Try it: Turn the lines in the data below into a numbered list, from the line with "ondem à mesma" up to and including the line with "ação ou numa", and leave out any blank lines.

Supplied records:
########

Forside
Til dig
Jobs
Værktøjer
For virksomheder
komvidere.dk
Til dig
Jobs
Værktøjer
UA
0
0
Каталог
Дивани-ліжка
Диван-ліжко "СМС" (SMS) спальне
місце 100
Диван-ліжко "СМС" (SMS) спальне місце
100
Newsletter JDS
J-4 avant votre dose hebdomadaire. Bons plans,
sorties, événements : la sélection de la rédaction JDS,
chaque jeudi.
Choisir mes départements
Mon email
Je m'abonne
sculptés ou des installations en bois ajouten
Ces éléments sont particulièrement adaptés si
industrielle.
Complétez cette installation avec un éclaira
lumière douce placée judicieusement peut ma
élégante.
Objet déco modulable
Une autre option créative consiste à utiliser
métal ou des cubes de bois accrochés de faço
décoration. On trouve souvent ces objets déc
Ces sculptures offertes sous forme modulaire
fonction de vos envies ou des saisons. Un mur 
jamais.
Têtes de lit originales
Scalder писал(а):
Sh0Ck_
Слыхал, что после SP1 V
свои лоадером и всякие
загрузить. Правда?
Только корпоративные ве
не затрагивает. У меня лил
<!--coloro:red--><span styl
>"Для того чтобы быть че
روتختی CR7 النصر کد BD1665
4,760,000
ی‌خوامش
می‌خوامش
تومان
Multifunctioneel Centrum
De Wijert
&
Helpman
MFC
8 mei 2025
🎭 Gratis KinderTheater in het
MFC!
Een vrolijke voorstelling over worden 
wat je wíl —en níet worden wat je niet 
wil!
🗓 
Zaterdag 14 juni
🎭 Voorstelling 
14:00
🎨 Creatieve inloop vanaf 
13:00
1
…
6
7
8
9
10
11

########

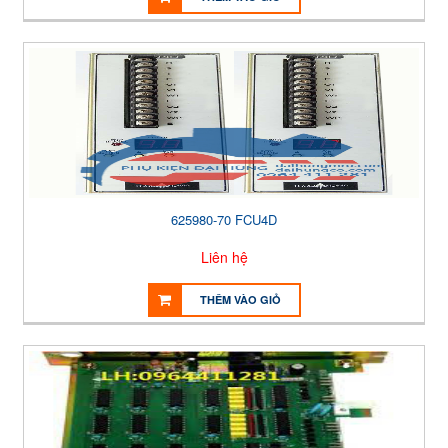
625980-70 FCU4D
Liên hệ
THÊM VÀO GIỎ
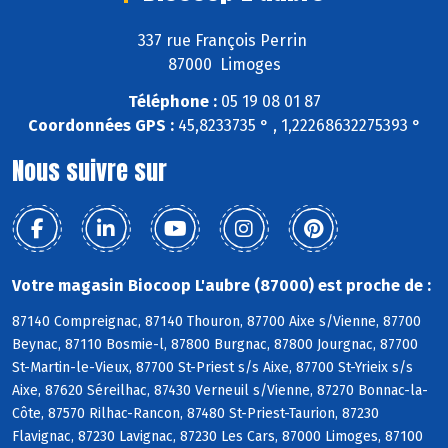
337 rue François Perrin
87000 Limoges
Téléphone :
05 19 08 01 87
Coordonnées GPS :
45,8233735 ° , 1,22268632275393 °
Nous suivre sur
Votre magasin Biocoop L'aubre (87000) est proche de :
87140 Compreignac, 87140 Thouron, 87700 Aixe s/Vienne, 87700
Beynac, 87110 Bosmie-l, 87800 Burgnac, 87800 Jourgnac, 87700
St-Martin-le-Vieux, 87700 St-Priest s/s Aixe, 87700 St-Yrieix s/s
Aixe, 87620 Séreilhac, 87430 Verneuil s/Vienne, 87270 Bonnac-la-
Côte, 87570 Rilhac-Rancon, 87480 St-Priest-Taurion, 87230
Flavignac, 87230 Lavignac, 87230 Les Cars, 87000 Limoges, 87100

########

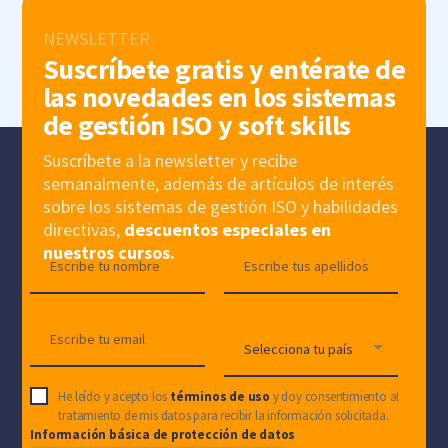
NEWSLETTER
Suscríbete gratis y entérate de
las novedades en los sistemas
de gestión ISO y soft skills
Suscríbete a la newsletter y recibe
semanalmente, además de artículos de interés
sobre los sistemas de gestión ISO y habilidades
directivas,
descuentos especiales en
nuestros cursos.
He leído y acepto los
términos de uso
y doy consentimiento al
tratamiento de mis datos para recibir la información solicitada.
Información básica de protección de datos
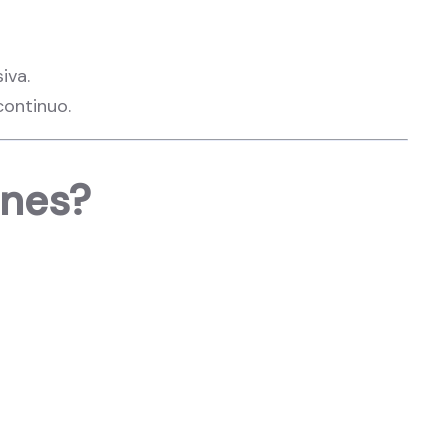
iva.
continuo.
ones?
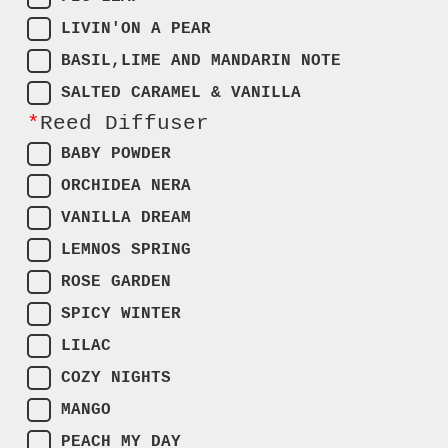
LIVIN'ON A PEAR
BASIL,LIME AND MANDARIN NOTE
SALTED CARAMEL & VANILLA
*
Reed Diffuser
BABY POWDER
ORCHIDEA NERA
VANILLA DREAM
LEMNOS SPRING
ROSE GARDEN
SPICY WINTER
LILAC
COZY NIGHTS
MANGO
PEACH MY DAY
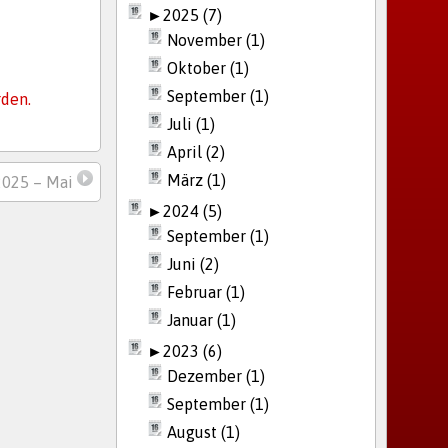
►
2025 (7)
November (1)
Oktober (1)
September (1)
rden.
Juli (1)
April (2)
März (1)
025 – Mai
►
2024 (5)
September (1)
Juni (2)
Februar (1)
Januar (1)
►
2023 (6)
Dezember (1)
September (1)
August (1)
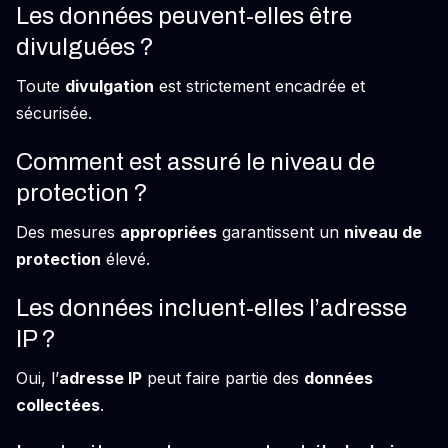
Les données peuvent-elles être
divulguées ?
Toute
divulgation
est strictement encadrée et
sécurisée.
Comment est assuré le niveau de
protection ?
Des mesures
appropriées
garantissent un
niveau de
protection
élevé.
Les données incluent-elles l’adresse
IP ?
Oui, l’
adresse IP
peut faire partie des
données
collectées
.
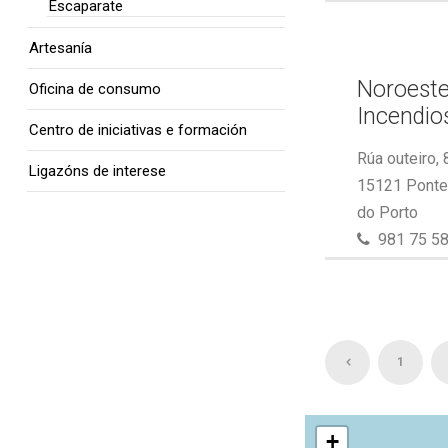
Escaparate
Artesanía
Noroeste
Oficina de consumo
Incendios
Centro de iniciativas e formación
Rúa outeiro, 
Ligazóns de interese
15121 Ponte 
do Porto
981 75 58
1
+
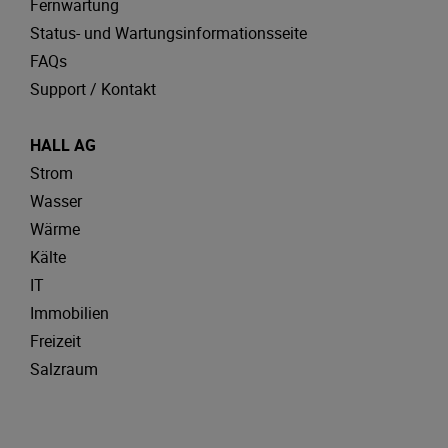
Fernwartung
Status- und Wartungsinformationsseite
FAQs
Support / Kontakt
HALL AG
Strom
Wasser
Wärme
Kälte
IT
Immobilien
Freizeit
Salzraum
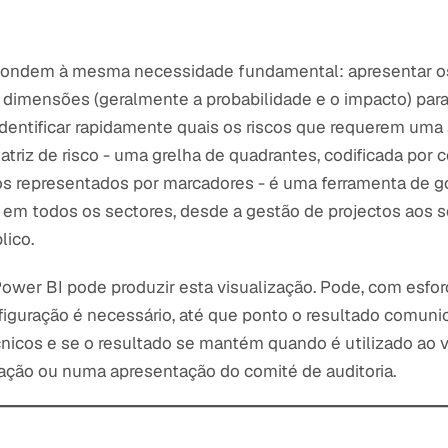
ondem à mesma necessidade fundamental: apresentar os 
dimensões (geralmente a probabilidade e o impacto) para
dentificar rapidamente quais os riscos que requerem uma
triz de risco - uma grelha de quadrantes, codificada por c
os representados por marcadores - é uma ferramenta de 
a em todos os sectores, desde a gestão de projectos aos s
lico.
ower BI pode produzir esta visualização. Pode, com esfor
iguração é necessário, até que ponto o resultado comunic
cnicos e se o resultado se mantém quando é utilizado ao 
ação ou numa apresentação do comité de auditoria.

########

Solution for this task:
1. ondem à mesma necessidade fundamental: apresentar os 
2. dimensões (geralmente a probabilidade e o impacto) para
3. dentificar rapidamente quais os riscos que requerem uma
4. triz de risco - uma grelha de quadrantes, codificada por c
5. os representados por marcadores - é uma ferramenta de 
6. a em todos os sectores, desde a gestão de projectos aos s
7. lico.
8. ower BI pode produzir esta visualização. Pode, com esfor
9. iguração é necessário, até que ponto o resultado comunic
10. cnicos e se o resultado se mantém quando é utilizado ao 
11. ação ou numa apresentação do comité de auditoria.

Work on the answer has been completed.